LPs increasingly require co-investment rights, but exercising these rights is dependent upon the class and structure of the LP.

  • Early LPs frequently want co-investment rights as there typically are not fees nor carry charged on co-investments.
  • One GP participant stated that “often LPs cannot get to a decision quickly and do not have appropriate personnel and process infrastructure.” An endowment LP at the table countered that “though they may not do any co-investing now, they are interested in learning what is required to carry out co-investments for the future.”
  • During co-investing activities, LPs also want to learn about the process of co-investing in an effort to refine their manager selection protocols.
  • Infrastructure intensive organizations like sovereign wealth funds, large public pension funds (particularly Canadian), and multi-family offices have the team bandwidth to assess, make decisions, and act quickly.
  • Family offices often act more rapidly as they largely base their co-investment decisions on history and trust in the GP, without as much fiduciary burden as an institutional LP.
  • As one GP noted, “some LPs co-invest on pre-final fund close deal deployments as means of diligence in advance of a fund ‘blind pool’ commitment.”
  • A few LP attendees concurred that for certain LPs, co-investment may also provide a hedge for their portfolio positions or strategic access to companies, technologies, IP, etc.

GPs are adapting to the evolving co-investment environment in different ways, depending on their existing LP composition and growth strategy.

  • Some GPs will set short timelines for co-investment processes and quickly gauge LPs’ ability to act.
  • While appearing to be a simple solution, some sponsors have developed parallel co-investment funds, often offered to specific LPs under a “side letter.” However, substantial care must be taken and these agreements must be structured in order to avoid conflicts.
  • One participant indicated that under the new regulatory regimes, SEC stipulations that offer all LPs the same provisions cause the traditional benefits of a LPA side letter to be lost.
  • GPs are increasingly willing to offer co-investments at the end of their fund lifecycle in respect of secondaries transactions that incorporate some form of primary staple. This increases as such transactions are viewed as opportunities to engage and foster new LP relationships for follow on funds.

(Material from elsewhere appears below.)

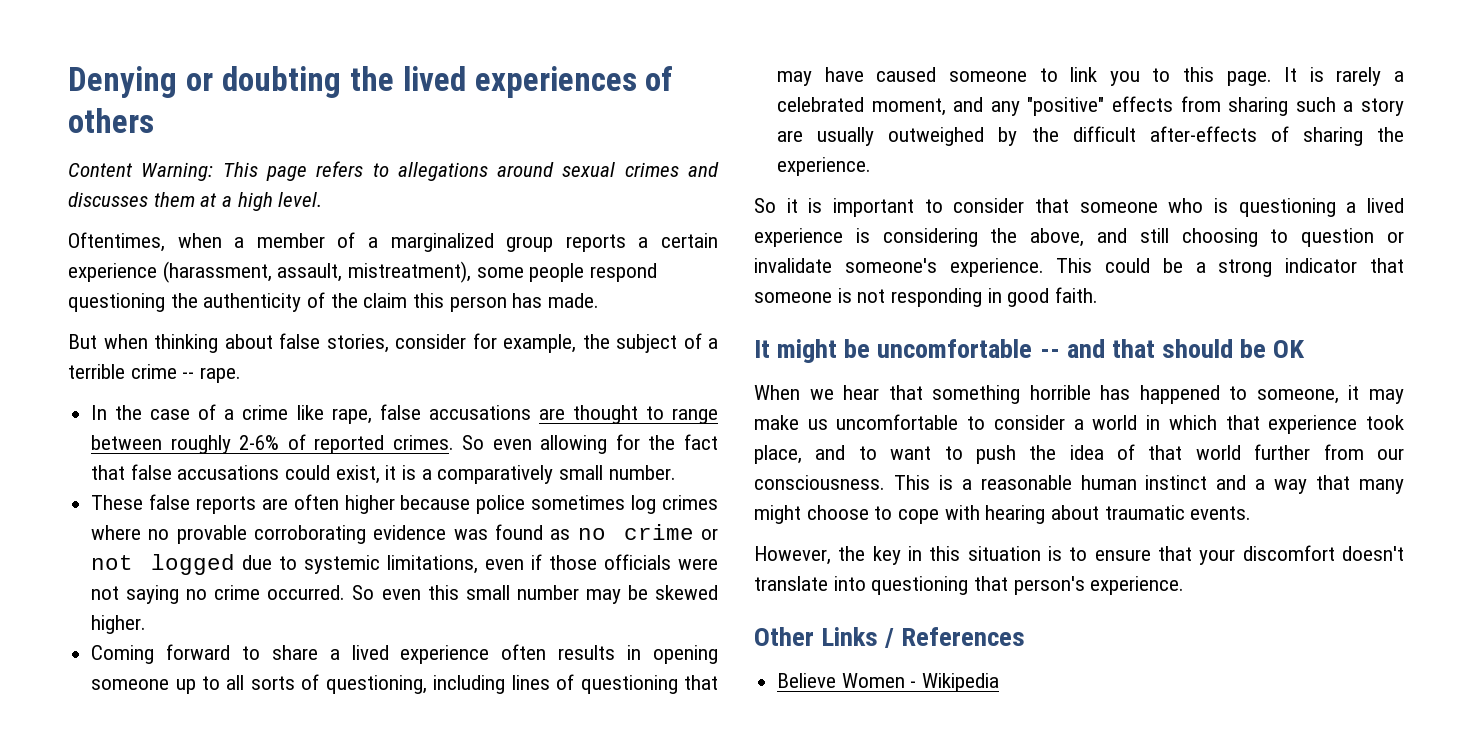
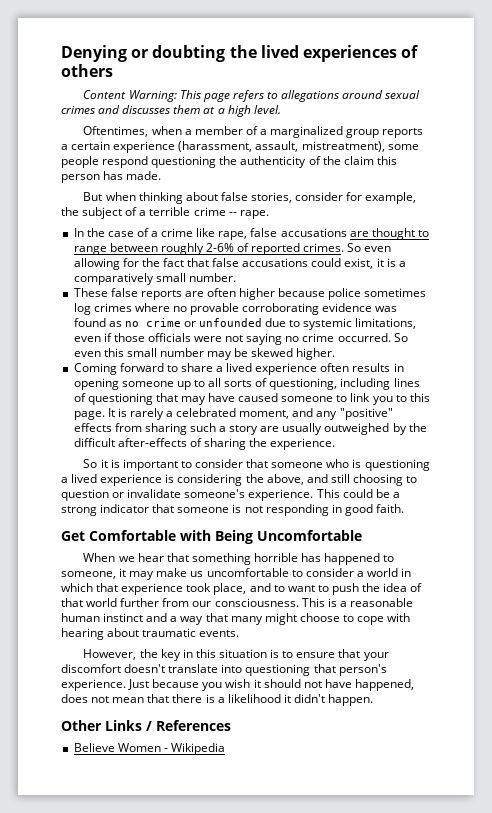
[91,554,235,575] not logged -> [199,318,263,327] unfounded
[754,339,1306,363] It might be uncomfortable -- and that should be OK -> [61,530,362,544] Get Comfortable with Being Uncomfortable
(1185, 585) none -> [128,679,414,691] [61,694,374,706] Just because you wish it should not have happened, does not mean that there is a likelihood it didn't happen.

SMAs are increasingly prevalent at large multi-asset investment managers.

  • While resonating with the public markets experience of such managers, for private equity the “spider web” of SMAs makes for complicated and challenging diligence and creates conflict issues.
  • SMAs offer the ability to scale more rapidly than the traditional blind pool route, but entail substantial administrative complexity.

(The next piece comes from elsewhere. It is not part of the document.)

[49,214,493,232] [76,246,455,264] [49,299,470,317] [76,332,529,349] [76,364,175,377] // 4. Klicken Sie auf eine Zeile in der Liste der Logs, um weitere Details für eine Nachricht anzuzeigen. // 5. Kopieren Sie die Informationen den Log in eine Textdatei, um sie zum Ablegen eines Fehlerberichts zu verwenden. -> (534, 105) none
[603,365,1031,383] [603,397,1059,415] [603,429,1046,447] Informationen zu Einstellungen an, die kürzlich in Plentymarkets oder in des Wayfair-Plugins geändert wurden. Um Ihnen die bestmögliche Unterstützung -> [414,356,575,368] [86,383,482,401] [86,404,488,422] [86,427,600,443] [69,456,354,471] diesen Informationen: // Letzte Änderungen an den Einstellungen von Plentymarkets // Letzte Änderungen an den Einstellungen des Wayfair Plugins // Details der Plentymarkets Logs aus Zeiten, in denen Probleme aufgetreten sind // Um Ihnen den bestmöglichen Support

LPs view GPs as “businesses,” not just conduits for deal investment. It is not simply about returns but also about the team, processes, and founder commitment.

  • One LP participant noted that the GP’s investment in their own fund is the most critical issue versus management fees and fee offsets.
  • “Have conversations with your LPs and be reasonable” advised a GP participant to the other GP attendees. For example, this particular GP has an 80% offset on fees, but they are aware that 100% offset on fees is more standard.
  • Fee offsets also depend on fund size. The smaller the fund the more critical current fee income is to managing essential overhead.
  • An LP said, “the larger the GP commitment to their fund, the more we are willing to negotiate on other points.”